■ TASK TO COMPLETE:
Where a line below contains "each", count it. Reply with the total only.

■ INPUT MATERIAL:
-- Opening Marker --
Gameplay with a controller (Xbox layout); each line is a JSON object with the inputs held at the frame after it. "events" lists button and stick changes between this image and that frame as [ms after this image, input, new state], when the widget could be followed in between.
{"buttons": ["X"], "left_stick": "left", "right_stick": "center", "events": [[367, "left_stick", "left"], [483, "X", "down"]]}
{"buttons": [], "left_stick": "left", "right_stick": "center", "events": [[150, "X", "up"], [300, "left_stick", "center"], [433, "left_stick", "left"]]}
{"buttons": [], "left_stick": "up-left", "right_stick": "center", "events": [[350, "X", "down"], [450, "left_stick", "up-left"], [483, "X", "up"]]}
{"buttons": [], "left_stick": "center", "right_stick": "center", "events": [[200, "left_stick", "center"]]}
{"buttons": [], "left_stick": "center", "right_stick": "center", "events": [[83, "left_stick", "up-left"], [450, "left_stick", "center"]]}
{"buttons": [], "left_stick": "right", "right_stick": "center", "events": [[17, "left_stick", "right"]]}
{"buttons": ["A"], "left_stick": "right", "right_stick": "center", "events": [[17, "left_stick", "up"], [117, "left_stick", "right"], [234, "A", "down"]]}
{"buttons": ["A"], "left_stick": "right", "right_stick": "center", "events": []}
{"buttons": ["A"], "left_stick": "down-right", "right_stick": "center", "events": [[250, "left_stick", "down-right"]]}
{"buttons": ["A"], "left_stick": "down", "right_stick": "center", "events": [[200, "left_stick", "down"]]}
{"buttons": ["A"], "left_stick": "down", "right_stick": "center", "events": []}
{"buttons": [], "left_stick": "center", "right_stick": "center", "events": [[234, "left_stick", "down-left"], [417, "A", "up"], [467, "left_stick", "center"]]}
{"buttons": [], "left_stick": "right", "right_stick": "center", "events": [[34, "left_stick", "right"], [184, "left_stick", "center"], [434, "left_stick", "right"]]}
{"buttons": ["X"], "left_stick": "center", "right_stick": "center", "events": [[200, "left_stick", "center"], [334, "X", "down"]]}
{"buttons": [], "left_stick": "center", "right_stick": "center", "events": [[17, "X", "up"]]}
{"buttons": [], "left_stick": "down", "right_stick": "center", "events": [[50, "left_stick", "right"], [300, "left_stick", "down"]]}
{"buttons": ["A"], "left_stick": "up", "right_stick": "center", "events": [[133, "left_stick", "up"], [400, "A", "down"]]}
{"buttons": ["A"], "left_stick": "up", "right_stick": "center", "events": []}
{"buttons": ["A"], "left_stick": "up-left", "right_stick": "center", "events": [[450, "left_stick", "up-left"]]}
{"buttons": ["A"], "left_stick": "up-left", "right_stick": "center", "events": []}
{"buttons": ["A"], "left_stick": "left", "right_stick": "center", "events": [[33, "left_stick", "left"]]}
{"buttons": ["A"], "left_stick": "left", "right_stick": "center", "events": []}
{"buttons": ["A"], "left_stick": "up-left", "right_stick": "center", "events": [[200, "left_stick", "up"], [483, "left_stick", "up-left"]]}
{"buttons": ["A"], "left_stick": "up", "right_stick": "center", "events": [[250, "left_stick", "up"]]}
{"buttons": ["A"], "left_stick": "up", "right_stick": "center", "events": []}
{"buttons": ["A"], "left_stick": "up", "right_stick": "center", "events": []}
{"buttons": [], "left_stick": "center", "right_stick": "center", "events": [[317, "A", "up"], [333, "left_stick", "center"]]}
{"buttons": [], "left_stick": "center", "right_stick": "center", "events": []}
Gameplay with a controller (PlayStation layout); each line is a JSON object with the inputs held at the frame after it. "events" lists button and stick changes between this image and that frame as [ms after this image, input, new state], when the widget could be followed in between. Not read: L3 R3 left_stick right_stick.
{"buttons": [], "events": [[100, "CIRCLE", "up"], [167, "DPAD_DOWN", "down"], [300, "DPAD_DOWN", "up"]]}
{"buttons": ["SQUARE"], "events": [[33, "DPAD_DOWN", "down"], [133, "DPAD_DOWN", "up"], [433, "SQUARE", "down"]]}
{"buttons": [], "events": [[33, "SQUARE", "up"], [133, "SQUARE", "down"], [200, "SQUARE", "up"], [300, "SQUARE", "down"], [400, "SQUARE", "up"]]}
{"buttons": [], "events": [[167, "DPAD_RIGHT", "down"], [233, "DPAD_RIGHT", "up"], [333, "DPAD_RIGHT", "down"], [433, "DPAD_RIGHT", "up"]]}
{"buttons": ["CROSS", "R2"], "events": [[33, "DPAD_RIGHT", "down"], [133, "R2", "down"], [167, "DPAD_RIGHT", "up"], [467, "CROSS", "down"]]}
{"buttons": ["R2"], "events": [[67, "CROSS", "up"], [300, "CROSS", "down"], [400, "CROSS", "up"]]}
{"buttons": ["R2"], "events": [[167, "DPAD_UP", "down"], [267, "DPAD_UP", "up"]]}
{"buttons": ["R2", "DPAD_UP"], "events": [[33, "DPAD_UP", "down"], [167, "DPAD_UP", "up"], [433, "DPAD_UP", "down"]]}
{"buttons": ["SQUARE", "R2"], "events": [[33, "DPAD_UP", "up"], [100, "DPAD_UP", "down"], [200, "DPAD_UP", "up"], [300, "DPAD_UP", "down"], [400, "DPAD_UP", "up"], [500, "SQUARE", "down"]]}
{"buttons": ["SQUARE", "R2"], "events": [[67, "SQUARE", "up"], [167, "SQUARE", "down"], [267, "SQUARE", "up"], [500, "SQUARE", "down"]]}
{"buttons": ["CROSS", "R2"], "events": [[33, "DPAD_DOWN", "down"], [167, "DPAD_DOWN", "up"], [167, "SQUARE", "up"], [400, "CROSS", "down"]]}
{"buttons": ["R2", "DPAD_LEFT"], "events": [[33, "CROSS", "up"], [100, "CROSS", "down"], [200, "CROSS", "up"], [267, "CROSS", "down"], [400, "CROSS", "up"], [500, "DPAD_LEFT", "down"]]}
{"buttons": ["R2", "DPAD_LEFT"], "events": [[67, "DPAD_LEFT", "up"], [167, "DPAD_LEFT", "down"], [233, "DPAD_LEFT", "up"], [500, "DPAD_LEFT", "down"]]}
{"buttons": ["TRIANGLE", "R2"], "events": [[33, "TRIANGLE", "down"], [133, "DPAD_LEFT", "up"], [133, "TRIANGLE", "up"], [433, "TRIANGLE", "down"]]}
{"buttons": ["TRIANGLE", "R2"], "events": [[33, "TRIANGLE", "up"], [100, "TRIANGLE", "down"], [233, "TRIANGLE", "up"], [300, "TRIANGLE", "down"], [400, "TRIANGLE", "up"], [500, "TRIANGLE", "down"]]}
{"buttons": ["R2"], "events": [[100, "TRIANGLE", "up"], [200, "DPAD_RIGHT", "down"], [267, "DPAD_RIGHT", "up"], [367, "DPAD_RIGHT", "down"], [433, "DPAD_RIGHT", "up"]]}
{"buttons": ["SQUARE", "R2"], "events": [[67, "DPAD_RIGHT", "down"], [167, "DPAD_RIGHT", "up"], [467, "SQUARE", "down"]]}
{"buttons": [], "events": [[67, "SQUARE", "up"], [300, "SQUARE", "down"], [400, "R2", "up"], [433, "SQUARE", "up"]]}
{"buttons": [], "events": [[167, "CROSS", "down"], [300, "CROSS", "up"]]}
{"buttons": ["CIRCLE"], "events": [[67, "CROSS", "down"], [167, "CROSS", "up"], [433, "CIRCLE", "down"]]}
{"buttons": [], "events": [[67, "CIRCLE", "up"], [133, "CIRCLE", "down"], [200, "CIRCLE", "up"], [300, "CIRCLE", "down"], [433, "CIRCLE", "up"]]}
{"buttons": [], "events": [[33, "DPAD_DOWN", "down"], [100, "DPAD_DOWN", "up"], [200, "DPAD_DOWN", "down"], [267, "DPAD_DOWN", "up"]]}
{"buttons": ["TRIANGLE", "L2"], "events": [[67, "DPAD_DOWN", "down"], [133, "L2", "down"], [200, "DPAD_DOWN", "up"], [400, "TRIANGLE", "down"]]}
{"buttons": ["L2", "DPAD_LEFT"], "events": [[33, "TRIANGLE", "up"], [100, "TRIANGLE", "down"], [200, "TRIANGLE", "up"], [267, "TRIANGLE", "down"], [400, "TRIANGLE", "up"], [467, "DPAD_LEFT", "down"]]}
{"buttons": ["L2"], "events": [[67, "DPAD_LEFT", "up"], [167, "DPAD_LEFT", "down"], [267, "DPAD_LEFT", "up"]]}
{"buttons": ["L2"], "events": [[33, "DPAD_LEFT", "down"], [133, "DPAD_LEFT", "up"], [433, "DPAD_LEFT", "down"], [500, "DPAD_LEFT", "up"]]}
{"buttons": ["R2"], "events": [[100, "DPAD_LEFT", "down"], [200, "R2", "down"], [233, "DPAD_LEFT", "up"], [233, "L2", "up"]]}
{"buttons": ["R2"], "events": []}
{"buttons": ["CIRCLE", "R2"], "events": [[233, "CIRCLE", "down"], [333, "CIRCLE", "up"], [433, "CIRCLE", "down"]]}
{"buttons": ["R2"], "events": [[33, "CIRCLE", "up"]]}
-- Closing Marker --
■ EXERCISE OUTPUT:
2